Leaving aside the small-scale media organs we ourselves might control (newsletter, website, YouTube clips, maybe a radio show), our influence over the content of what people hear about an action from the mass media is almost nil. The corporate media operates on its own — often hostile — agenda which rarely supports changes to the established order.

I learned this the hard way back in 1964 when 800 completely nonviolent protesters were dragged out of Sproul Hall while the cops kicked and beat on them, and then the headline in the morning paper read "Berkeley Students Riot!" Today, as I write this 47 years later, the mass media coverage of the "Occupy Wall Street" protests is telling the public that the demonstrators have no clear idea or purpose behind what they are doing even though their detailed 21-point "Declaration of the Occupation" has been all over the web for more than a week.
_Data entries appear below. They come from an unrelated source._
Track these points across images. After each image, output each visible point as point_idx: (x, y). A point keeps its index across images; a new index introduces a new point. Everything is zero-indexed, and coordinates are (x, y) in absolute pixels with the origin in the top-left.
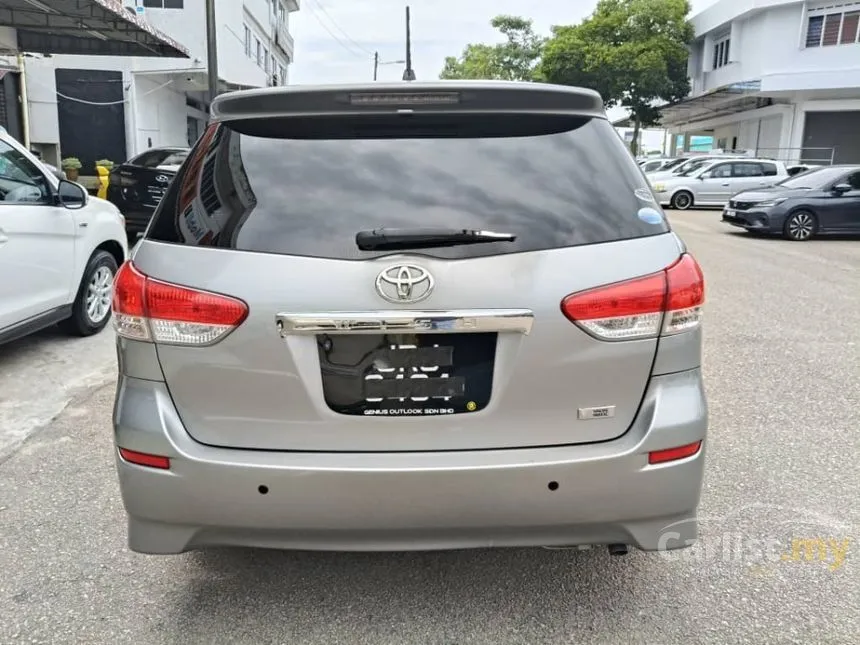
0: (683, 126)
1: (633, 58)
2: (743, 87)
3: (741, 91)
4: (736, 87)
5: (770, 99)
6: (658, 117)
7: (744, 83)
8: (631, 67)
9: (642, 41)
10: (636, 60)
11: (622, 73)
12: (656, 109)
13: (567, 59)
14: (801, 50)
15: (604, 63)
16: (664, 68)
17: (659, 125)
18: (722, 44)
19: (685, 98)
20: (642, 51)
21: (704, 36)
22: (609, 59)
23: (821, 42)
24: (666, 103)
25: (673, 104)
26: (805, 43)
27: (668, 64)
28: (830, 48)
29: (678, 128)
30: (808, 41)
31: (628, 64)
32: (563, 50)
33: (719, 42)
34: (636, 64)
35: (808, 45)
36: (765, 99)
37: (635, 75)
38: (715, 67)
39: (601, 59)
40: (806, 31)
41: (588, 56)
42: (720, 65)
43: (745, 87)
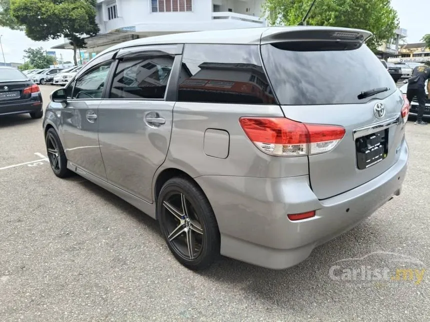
0: (94, 49)
1: (69, 12)
2: (128, 30)
3: (126, 32)
4: (124, 29)
5: (138, 36)
6: (85, 44)
7: (128, 28)
8: (70, 17)
9: (72, 3)
10: (71, 13)
11: (65, 20)
12: (83, 39)
13: (31, 10)
14: (150, 13)
15: (54, 14)
16: (87, 18)
17: (86, 47)
18: (112, 8)
19: (98, 34)
20: (74, 9)
21: (101, 3)
22: (56, 11)
23: (158, 10)
24: (88, 36)
25: (92, 36)
26: (151, 10)
27: (88, 16)
28: (161, 13)
29: (92, 49)
30: (153, 9)
31: (68, 15)
32: (26, 4)
33: (110, 6)
34: (72, 15)
35: (153, 11)
36: (136, 35)
37: (73, 21)
38: (110, 19)
39: (52, 11)
40: (151, 5)
41: (43, 9)
42: (112, 18)
43: (129, 30)
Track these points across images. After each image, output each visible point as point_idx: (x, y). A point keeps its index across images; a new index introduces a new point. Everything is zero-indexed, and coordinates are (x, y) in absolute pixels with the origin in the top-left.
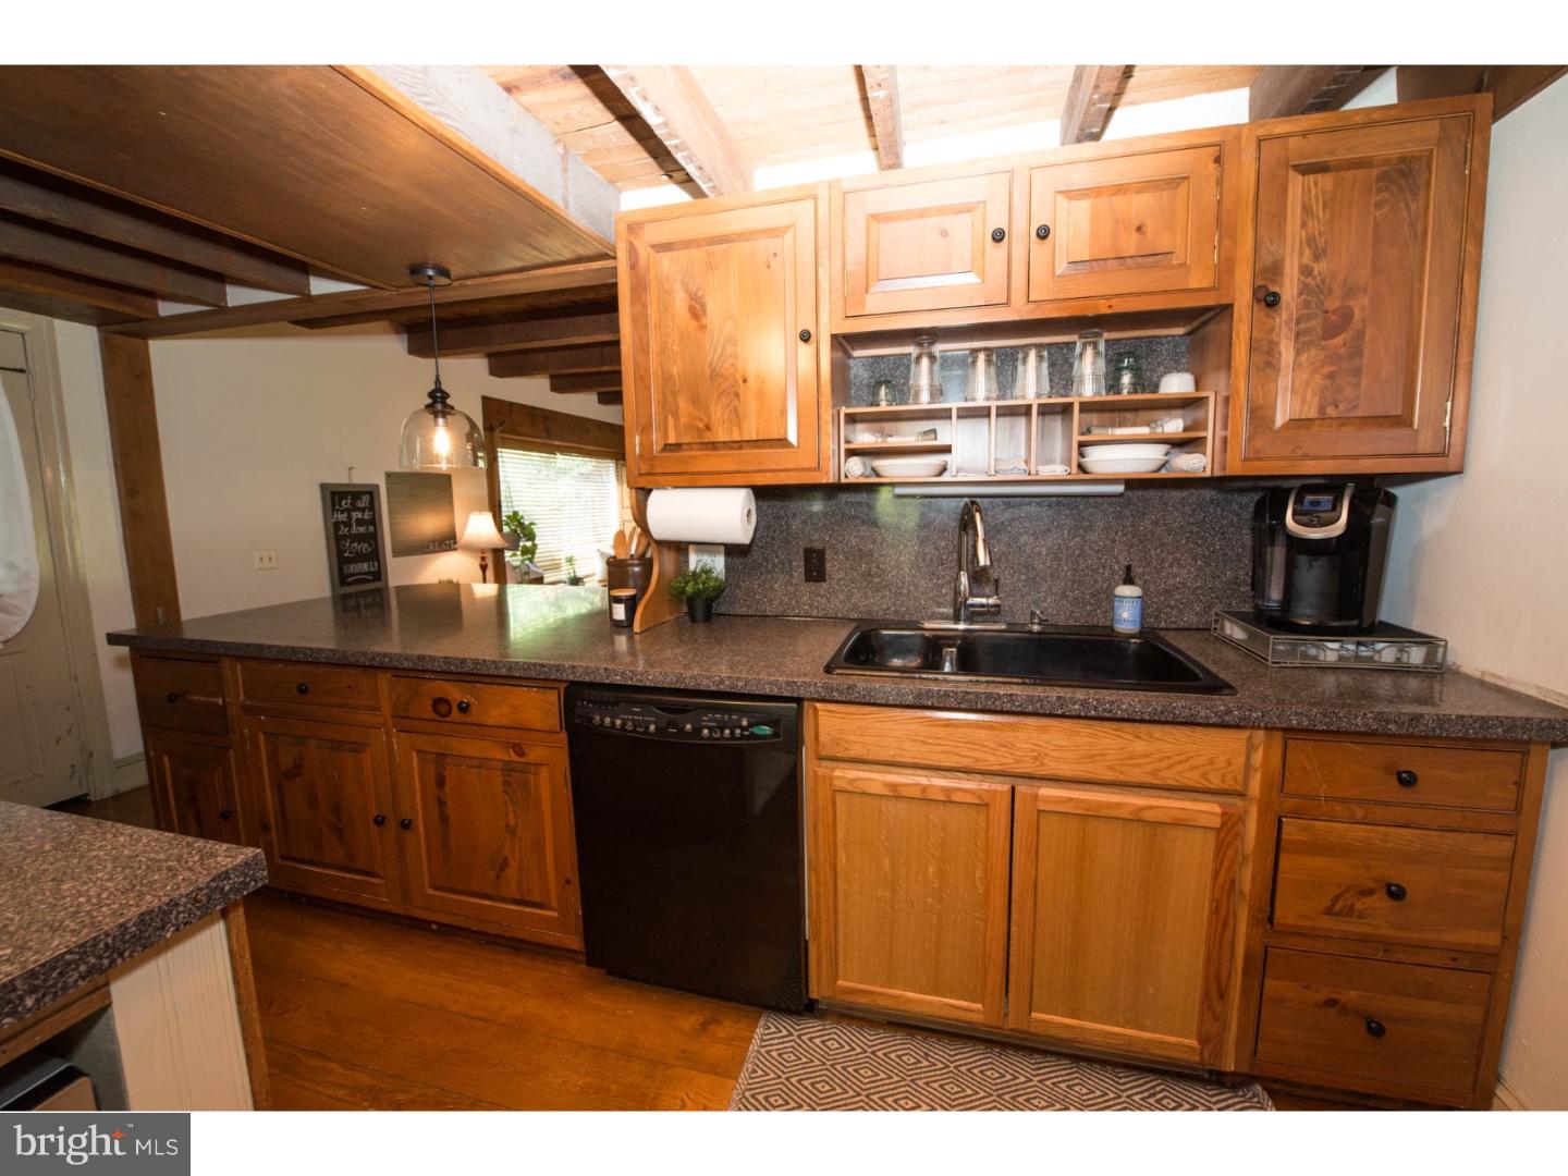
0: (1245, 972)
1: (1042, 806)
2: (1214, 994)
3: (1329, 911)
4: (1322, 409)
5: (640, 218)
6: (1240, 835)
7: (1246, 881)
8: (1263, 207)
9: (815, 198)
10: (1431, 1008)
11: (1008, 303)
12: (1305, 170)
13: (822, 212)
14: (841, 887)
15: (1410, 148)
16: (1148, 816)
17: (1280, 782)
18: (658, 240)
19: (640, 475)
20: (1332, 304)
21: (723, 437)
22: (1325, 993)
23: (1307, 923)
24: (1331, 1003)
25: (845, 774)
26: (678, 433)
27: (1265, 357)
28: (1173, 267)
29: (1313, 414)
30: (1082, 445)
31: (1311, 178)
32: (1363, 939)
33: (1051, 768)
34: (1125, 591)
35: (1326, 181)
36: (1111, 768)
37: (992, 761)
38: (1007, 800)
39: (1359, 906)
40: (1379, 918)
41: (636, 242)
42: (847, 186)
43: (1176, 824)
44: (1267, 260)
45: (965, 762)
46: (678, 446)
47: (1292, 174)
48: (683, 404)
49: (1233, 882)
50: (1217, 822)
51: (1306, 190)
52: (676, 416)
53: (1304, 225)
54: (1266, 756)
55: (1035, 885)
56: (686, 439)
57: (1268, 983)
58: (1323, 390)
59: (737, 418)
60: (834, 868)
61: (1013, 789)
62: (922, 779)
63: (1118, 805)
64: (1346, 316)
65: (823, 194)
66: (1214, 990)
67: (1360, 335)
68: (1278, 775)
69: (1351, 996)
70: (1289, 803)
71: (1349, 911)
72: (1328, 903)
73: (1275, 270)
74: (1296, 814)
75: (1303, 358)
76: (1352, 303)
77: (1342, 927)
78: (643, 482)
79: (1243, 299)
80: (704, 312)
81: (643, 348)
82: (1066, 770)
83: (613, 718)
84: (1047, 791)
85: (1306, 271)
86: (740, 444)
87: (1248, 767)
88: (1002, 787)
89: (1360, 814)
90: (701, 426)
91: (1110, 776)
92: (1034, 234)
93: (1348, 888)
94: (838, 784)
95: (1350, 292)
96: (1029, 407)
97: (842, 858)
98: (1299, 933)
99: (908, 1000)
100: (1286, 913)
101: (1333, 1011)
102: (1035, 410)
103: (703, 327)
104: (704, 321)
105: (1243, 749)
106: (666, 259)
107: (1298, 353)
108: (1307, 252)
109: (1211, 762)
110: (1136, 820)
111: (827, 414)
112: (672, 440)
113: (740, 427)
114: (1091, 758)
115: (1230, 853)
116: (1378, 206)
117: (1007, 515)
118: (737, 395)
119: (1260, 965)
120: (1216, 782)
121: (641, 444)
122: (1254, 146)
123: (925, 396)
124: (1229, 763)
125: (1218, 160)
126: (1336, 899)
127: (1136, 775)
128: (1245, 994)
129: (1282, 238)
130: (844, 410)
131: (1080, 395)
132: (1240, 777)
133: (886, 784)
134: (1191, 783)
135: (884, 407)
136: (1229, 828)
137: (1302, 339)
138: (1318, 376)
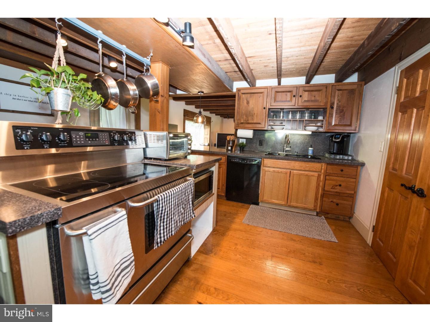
0: (321, 197)
1: (294, 173)
2: (316, 200)
3: (332, 188)
4: (339, 123)
5: (240, 89)
6: (320, 178)
7: (321, 184)
8: (332, 95)
9: (268, 88)
10: (345, 202)
11: (295, 106)
12: (338, 90)
13: (268, 90)
14: (265, 185)
15: (353, 88)
16: (308, 175)
17: (326, 171)
18: (243, 92)
19: (236, 127)
20: (341, 109)
21: (250, 122)
22: (331, 200)
23: (328, 190)
24: (332, 201)
25: (267, 169)
26: (243, 121)
27: (331, 115)
28: (319, 102)
29: (338, 124)
30: (305, 126)
31: (339, 91)
32: (336, 192)
33: (296, 168)
34: (310, 148)
35: (341, 92)
36: (304, 168)
37: (288, 167)
38: (289, 173)
39: (336, 188)
40: (338, 189)
41: (239, 93)
42: (272, 87)
43: (312, 176)
44: (332, 102)
45: (284, 167)
46: (243, 123)
47: (336, 90)
48: (244, 117)
49: (319, 184)
50: (317, 176)
51: (338, 93)
52: (243, 118)
53: (338, 98)
54: (324, 167)
55: (293, 185)
56: (244, 122)
57: (324, 198)
58: (339, 120)
59: (253, 119)
60: (264, 182)
61: (290, 171)
62: (278, 169)
63: (304, 173)
64: (343, 110)
65: (269, 88)
66: (316, 199)
67: (344, 113)
68: (326, 170)
69: (335, 200)
70: (327, 174)
71: (334, 188)
72: (331, 187)
73: (333, 103)
74: (328, 175)
75: (337, 116)
76: (344, 109)
77: (334, 190)
78: (237, 128)
79: (329, 107)
80: (249, 103)
81: (239, 108)
82: (298, 168)
83: (234, 160)
84: (295, 171)
85: (337, 104)
86: (253, 123)
87: (321, 169)
88: (289, 171)
89: (336, 175)
90: (247, 120)
91: (303, 169)
92: (299, 96)
93: (335, 185)
94: (266, 170)
95: (343, 107)
96: (297, 120)
97: (266, 181)
98: (328, 191)
99: (274, 201)
100: (326, 189)
101: (332, 202)
102: (298, 121)
103: (249, 106)
104: (249, 105)
105: (321, 166)
106: (244, 95)
107: (336, 115)
108: (338, 101)
109: (317, 168)
110: (307, 175)
111: (267, 120)
112: (242, 122)
113: (253, 120)
114: (301, 167)
115: (319, 180)
116: (348, 96)
117: (293, 136)
118: (253, 116)
119: (323, 196)
120: (317, 170)
121: (237, 122)
122: (331, 87)
123: (281, 117)
124: (319, 168)
125: (326, 88)
126: (333, 187)
127: (307, 169)
128: (321, 200)
129: (335, 99)
130: (269, 119)
131: (305, 119)
132: (321, 170)
133: (273, 170)
134: (314, 171)
135: (274, 119)
136: (319, 176)
137: (337, 113)
138: (338, 119)
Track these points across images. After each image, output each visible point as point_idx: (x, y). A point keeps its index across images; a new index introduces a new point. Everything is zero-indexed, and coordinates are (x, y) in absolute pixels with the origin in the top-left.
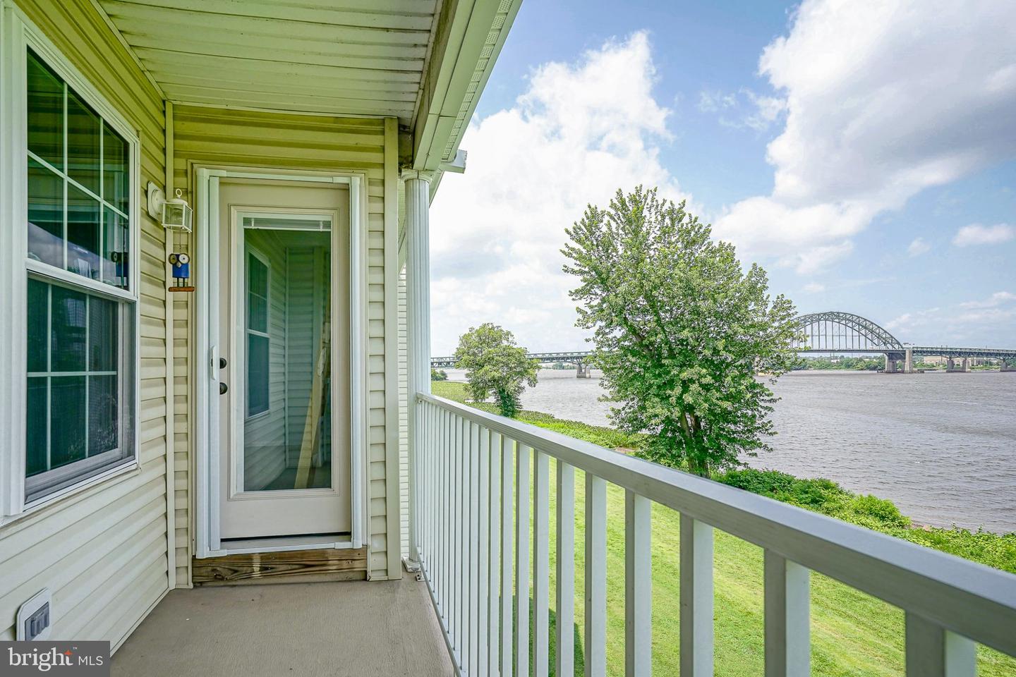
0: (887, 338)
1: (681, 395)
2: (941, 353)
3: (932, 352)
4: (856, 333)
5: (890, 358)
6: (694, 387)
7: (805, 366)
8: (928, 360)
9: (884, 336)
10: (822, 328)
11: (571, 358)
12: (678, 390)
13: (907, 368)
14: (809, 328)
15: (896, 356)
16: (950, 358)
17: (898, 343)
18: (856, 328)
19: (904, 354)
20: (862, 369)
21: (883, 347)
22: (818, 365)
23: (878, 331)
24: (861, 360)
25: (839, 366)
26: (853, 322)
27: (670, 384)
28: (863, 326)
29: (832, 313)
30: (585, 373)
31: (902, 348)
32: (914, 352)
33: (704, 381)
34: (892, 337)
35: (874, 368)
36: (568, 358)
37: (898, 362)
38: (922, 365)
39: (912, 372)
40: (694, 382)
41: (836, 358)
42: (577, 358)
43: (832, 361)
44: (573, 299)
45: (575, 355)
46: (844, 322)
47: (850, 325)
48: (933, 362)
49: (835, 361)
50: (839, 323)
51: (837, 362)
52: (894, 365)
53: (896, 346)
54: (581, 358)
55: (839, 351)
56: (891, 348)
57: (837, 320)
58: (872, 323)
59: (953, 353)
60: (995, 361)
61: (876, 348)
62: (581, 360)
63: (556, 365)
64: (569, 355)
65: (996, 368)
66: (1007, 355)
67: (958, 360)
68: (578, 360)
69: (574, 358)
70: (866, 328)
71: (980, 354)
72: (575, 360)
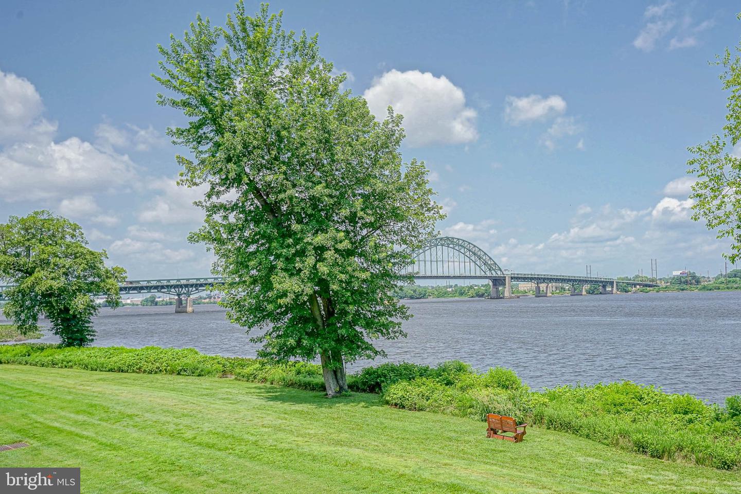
0: (492, 266)
1: (315, 265)
2: (531, 279)
3: (524, 279)
4: (467, 260)
5: (495, 285)
6: (329, 254)
7: (425, 295)
8: (523, 286)
9: (489, 263)
10: (440, 253)
11: (167, 286)
12: (311, 260)
13: (507, 294)
14: (428, 253)
15: (498, 281)
16: (538, 284)
17: (500, 270)
18: (467, 254)
19: (505, 280)
20: (472, 297)
21: (488, 274)
22: (436, 293)
23: (484, 258)
24: (471, 287)
25: (453, 293)
26: (465, 248)
28: (473, 253)
29: (448, 238)
30: (186, 307)
31: (503, 274)
32: (512, 278)
34: (495, 264)
35: (482, 296)
36: (163, 287)
37: (500, 288)
38: (518, 292)
39: (511, 298)
40: (328, 249)
41: (451, 287)
42: (175, 286)
43: (448, 289)
44: (174, 142)
45: (172, 283)
46: (457, 248)
47: (462, 251)
48: (525, 288)
49: (450, 290)
50: (453, 248)
51: (452, 290)
52: (498, 291)
53: (499, 272)
54: (181, 286)
55: (455, 277)
56: (494, 274)
57: (451, 246)
58: (480, 250)
59: (539, 279)
60: (567, 286)
61: (483, 274)
62: (180, 289)
63: (147, 300)
64: (165, 283)
65: (568, 293)
66: (575, 280)
67: (543, 286)
68: (177, 289)
69: (171, 286)
70: (475, 254)
71: (557, 280)
72: (173, 290)
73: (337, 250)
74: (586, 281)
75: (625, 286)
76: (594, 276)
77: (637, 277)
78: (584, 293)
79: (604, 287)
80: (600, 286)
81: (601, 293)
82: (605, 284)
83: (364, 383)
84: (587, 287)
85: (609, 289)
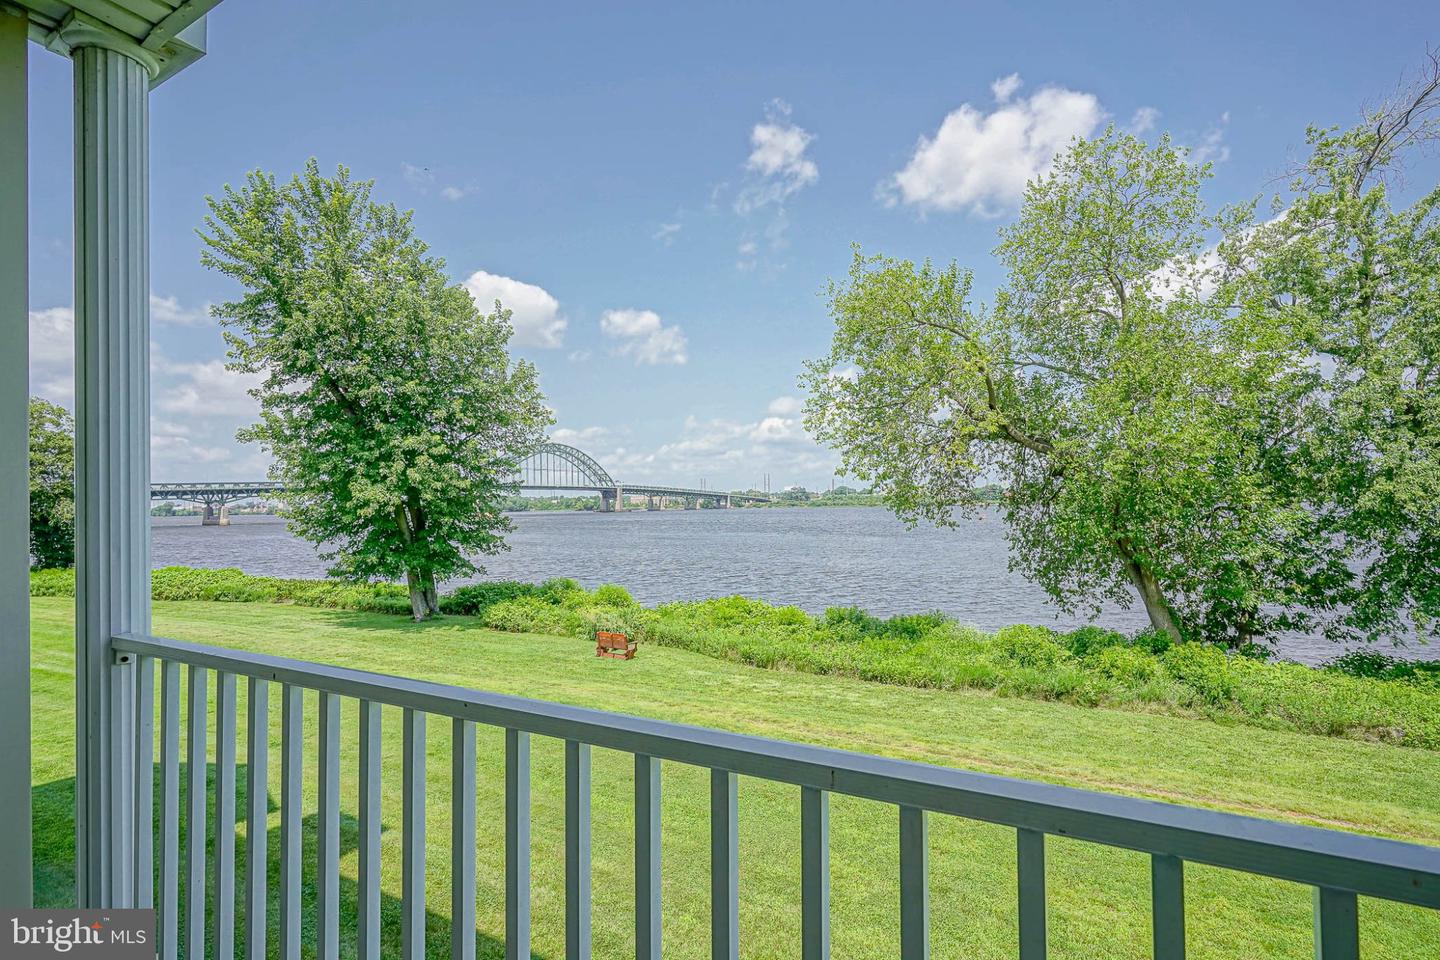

Therefore, given that the media may not cover a protest at all, and the low-intensity impact if they do, plus our inability to influence media content, nonviolent resistors cannot rely on the commercial media to achieve our ends or build a political movement for social change. Which means that the effectiveness of an action cannot be judged by the amount of media coverage it generates (if any). Nor should tactics be chosen based on assumptions of how much media attention those tactics will (or won't) generate.

Since the purpose of a nonviolent action is to build a political, people-power movement, if it positively affects the first three layers of the audience onion towards that end it is a success regardless of media coverage.

90% of all the nonviolent protests conducted by the Southern Freedom Movement of the 1960s had no media coverage whatsoever, not a single radio sound bite, not a single newspaper sentence, yet they profoundly changed the participants, observers, and grapevine as well as their communities and the nation as a whole.

Yes, at times the media is needed to publicize an issue and the struggle around it. So sometimes it is appropriate and necessary to engage in protests designed for the media. But media-oriented actions are just one instrument in the Nonviolent Resistance orchestra. Just as you can't compose a symphony using only bassoons, neither can you build a movement using nothing but (or mostly) media-oriented events.

And, of course, the fact is that protests of all kinds are only one component of building a political movement for social change. Like the tip of an iceberg, demonstrations are what is visible to outsiders (and the media), but that tip exists on a foundation of outreach, organizing, conversations, education, meetings, planning, and many other forms of quiet, non-glamourous, hard work.